§ **Consignes**:
a. Condensez, s'il vous plaît, le paragraphe du texte source qui commence par « Un des sujets qui ont retenu l'attention », en gardant ses faits principaux.
b. Reprenez le texte source sur les négociations israélo-syriennes à la suite de sa dernière phrase et poursuivez-le.

§ **Texte source**:
------------------------------------
Un des sujets qui ont retenu l’attention, ce sont bien sûr
les négociations israélo-syriennes indirectes, menées sous
l’égide de la Turquie, dont on a appris l’existence
en avril 2007. Selon le quotidien Haaretz du
4 septembre (« France
elbows U.S. aside in Syria negotiations », par Zvi Bar’el),
la participation de la France aux négociations quadripartites
qui se tiennent à Damas aujourd’hui aurait amené les Etats-Unis
(et précisément le sous-secrétaire d’Etat David Welch), qui
avaient décidé de participer à la prochaine session des
négociations indirectes (prévues pour le 7 septembre), à se
désister. Le journaliste israélien dénonce la position
française, qui, d’après lui, rend impossible l’application de la
résolution 1559 du Conseil de sécurité concernant le Liban.
On peut penser qu’un tel article reflète le mécontentement de
l’administration américaine à l’égard de la politique syrienne
de M. Sarkozy.
------------------------------------
§ **Fiches présentées**:
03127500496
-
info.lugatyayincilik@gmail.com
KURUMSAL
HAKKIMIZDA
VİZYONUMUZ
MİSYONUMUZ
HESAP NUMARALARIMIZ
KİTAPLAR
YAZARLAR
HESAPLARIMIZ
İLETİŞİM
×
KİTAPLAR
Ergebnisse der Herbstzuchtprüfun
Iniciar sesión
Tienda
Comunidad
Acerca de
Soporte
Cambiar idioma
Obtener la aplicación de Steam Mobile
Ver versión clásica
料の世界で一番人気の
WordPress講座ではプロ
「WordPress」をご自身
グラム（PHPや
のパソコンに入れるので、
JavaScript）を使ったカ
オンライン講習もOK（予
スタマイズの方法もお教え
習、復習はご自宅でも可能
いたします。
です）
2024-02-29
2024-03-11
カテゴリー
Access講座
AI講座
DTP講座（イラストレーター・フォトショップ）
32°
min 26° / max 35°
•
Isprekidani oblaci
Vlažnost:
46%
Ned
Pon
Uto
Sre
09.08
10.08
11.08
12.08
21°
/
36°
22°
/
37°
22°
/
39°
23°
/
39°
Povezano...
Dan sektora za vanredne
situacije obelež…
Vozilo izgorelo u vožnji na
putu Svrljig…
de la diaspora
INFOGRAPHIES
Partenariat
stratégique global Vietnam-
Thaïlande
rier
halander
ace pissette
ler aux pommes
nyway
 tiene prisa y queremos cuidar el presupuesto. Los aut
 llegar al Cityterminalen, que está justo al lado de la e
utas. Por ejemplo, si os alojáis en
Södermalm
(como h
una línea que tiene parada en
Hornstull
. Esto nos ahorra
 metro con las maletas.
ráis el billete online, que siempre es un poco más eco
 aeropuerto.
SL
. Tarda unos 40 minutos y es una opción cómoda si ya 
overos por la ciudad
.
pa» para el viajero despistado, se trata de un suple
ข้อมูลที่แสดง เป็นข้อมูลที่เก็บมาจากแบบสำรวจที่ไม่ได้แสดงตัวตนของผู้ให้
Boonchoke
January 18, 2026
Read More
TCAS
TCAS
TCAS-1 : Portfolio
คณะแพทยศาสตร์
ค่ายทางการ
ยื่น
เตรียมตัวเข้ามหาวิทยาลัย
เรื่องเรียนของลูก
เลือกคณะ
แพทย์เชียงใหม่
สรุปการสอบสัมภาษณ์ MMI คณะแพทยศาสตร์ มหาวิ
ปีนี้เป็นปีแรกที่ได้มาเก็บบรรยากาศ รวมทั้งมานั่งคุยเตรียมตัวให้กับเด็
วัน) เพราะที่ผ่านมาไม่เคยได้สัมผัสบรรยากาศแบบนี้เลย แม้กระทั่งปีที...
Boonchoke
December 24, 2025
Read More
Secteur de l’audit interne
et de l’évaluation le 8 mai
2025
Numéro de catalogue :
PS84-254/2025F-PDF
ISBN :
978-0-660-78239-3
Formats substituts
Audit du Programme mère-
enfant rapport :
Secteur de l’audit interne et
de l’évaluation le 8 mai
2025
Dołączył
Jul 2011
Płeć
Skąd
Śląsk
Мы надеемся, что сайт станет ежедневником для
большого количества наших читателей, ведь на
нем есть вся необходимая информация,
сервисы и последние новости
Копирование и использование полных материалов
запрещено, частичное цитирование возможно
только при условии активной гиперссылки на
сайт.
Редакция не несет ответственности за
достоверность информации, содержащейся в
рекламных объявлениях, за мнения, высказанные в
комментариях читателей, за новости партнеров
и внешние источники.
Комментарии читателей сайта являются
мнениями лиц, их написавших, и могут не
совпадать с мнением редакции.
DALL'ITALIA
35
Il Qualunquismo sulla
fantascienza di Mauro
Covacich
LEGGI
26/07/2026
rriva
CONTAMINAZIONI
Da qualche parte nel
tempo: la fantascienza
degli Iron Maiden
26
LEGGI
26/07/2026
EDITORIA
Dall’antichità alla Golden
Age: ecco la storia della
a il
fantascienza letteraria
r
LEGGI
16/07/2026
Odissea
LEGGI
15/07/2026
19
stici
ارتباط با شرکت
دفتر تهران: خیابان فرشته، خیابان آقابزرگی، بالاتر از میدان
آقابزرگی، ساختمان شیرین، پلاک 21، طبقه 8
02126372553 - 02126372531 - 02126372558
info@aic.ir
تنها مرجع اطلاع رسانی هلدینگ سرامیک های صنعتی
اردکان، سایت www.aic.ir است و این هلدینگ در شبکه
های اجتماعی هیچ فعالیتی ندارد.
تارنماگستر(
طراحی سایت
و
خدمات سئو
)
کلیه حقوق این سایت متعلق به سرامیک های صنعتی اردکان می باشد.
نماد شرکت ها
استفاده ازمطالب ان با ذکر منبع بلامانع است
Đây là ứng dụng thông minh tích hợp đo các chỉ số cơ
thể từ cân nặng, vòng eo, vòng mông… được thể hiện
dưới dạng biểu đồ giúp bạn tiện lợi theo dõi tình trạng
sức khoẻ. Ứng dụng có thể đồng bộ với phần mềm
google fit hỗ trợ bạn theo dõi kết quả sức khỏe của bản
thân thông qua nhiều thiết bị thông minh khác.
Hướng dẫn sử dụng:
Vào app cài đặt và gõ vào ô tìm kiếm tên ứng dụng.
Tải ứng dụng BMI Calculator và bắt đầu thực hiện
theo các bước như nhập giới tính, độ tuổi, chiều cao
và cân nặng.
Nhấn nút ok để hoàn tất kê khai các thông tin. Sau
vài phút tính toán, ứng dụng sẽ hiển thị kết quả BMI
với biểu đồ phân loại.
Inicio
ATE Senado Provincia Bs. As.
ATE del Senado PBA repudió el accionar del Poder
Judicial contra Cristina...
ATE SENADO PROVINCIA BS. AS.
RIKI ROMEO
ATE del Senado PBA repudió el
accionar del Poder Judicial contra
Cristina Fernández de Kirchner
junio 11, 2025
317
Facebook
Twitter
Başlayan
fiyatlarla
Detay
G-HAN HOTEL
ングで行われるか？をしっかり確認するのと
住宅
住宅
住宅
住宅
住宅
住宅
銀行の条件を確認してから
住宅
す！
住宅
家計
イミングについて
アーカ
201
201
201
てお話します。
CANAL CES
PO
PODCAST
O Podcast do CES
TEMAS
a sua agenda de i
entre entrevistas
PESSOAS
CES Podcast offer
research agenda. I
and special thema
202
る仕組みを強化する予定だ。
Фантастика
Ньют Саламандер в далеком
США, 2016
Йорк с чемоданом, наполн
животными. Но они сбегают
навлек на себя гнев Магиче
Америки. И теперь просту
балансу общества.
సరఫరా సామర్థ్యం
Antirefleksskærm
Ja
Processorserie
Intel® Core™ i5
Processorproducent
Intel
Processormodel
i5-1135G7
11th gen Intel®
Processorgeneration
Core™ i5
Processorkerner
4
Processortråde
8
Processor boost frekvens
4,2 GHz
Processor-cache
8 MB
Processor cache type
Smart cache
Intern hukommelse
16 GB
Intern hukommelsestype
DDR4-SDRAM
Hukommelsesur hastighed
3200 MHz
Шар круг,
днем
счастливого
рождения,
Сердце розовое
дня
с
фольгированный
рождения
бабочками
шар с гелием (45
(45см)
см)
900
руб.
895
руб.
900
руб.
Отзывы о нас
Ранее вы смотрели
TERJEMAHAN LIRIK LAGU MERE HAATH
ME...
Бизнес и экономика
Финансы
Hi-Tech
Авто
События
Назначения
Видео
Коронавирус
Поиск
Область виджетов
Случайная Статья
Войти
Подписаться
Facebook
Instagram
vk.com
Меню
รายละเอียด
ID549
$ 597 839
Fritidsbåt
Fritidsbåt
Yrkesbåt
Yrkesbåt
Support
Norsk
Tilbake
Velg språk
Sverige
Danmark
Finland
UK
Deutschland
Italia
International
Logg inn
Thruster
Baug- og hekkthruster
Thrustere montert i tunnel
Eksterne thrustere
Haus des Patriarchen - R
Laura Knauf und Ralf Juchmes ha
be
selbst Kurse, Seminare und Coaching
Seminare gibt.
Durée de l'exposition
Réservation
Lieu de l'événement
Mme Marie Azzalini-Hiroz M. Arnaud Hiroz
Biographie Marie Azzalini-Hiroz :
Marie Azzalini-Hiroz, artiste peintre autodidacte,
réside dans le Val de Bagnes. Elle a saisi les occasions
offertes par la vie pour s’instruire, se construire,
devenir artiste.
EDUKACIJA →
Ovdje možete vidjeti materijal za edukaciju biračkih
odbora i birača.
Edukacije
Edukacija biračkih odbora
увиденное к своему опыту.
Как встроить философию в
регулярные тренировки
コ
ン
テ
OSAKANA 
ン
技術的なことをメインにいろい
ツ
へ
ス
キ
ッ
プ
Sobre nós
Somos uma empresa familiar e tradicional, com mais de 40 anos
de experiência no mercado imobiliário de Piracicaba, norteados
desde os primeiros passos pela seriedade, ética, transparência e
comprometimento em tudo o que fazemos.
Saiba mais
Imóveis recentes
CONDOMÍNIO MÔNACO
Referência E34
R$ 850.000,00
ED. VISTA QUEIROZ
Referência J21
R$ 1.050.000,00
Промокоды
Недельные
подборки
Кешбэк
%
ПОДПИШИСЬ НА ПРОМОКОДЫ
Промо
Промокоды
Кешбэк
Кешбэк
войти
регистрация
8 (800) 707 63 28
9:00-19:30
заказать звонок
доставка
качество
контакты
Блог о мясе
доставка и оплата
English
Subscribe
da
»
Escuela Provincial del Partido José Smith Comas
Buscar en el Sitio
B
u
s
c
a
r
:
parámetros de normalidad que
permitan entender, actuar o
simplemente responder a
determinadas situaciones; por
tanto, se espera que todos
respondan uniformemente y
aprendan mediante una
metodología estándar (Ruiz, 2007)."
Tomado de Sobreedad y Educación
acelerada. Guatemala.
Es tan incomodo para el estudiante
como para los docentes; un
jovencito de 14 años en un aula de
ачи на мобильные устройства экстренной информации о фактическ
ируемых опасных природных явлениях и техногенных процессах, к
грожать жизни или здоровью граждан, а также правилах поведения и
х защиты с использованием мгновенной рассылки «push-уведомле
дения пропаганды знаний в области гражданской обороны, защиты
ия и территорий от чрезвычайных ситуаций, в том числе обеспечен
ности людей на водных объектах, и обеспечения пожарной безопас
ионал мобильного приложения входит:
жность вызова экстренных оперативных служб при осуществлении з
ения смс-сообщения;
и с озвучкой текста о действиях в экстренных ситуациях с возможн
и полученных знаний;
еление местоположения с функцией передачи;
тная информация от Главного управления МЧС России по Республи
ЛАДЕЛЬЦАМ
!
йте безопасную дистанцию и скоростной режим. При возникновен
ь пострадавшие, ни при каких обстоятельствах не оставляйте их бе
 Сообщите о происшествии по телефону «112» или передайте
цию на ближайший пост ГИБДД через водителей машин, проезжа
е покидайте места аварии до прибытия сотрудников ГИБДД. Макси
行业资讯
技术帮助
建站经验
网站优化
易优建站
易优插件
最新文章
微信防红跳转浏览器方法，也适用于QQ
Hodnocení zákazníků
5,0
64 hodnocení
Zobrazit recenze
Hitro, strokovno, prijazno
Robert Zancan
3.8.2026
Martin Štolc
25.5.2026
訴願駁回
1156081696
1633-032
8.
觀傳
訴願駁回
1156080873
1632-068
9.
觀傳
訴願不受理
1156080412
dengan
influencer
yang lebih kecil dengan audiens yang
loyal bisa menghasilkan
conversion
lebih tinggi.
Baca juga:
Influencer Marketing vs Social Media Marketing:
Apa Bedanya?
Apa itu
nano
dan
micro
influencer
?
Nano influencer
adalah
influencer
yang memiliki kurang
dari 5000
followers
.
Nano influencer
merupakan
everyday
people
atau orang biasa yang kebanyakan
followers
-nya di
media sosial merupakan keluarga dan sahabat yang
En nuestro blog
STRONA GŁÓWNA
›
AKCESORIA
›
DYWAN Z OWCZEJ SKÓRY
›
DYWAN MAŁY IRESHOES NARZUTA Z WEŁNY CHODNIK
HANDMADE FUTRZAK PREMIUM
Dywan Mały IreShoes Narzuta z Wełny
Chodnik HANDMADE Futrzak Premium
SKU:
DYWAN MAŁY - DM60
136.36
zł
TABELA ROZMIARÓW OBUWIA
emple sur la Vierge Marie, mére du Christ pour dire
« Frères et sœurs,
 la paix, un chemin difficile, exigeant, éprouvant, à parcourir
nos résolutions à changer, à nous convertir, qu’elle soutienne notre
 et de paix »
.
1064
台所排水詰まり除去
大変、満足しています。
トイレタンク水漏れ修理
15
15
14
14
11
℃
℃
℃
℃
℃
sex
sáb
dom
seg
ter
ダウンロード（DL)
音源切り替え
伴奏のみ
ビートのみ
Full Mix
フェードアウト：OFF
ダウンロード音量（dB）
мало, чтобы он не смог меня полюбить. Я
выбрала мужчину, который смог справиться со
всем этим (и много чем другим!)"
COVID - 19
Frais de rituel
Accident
------------------------------------
§ **Réponses aux consignes**:
a. Les négociations indirectes entre Israël et la Syrie, menées sous l'égide de la Turquie et connues depuis avril 2007, ont beaucoup retenu l'attention. D'après un article de Zvi Bar'el paru dans Haaretz le 4 septembre, la participation de la France aux négociations quadripartites de Damas aurait poussé les États-Unis à se retirer. Washington, par la voix du sous-secrétaire d'État David Welch, avait pourtant prévu d'assister à la session suivante, fixée au 7 septembre. Selon le journaliste, la position française empêche d'appliquer la résolution 1559 du Conseil de sécurité sur le Liban. Cet article traduirait le mécontentement de l'administration américaine face à la politique syrienne de M. Sarkozy.

b.
Quoi qu’il en soit, le président Assad, lors de la conférence
de presse du 4 septembre, a d’abord salué le rôle de médiateur
de la Turquie, affirmant que ce pays était l’un des seuls qui
avaient « manifesté ces dernières années de l’intérêt à
l’égard du processus de paix ». Comme le président
nous l’a dit, cela fait longtemps que Damas était prêt à des
négociations, mais que celles-ci étaient refusées par Israël et
les Etats-Unis.
Les leaders des quatre pays réunis à Damas (Syrie, France,
Turquie et Qatar) ont discuté des conditions qui permettraient à
ces négociations israélo-syriennes de devenir directes. Pour la
Syrie, il faut d’abord se mettre d’accord sur le but, les
Syriens insistant pour qu’Israël reprenne la promesse de
l’ancien premier ministre Itzhak Rabin
de se replier sur la frontière du 4 juin 1967. L’autre
condition, bien évidemment, concerne les Etats-Unis. Pour que ce
pays puisse jouer son rôle dans ces négociations, rôle que la
Syrie considère comme irremplaçable, il faut, affirme le
président Assad dans sa conférence de presse du 4 septembre,
« qu’il y ait un dialogue. Il ne peut pas y avoir de parrainage
sans dialogue (...), et ce dialogue [avec les Etats-Unis]
n’a pas commencé. C’est pourquoi nous parlons de négociations de
paix directes dans la prochaine phase, c’est-à-dire après les
élections américaines ».
Bien que l’aspect économique n’ait pas été dominant durant la
visite de M. Sarkozy, Le Figaro du 2 septembre annonce
que
« Total se renforcerait en Syrie » (Aurore Pétain).
Christophe de Margerie, PDG de Total, participait d’ailleurs au
voyage présidentiel.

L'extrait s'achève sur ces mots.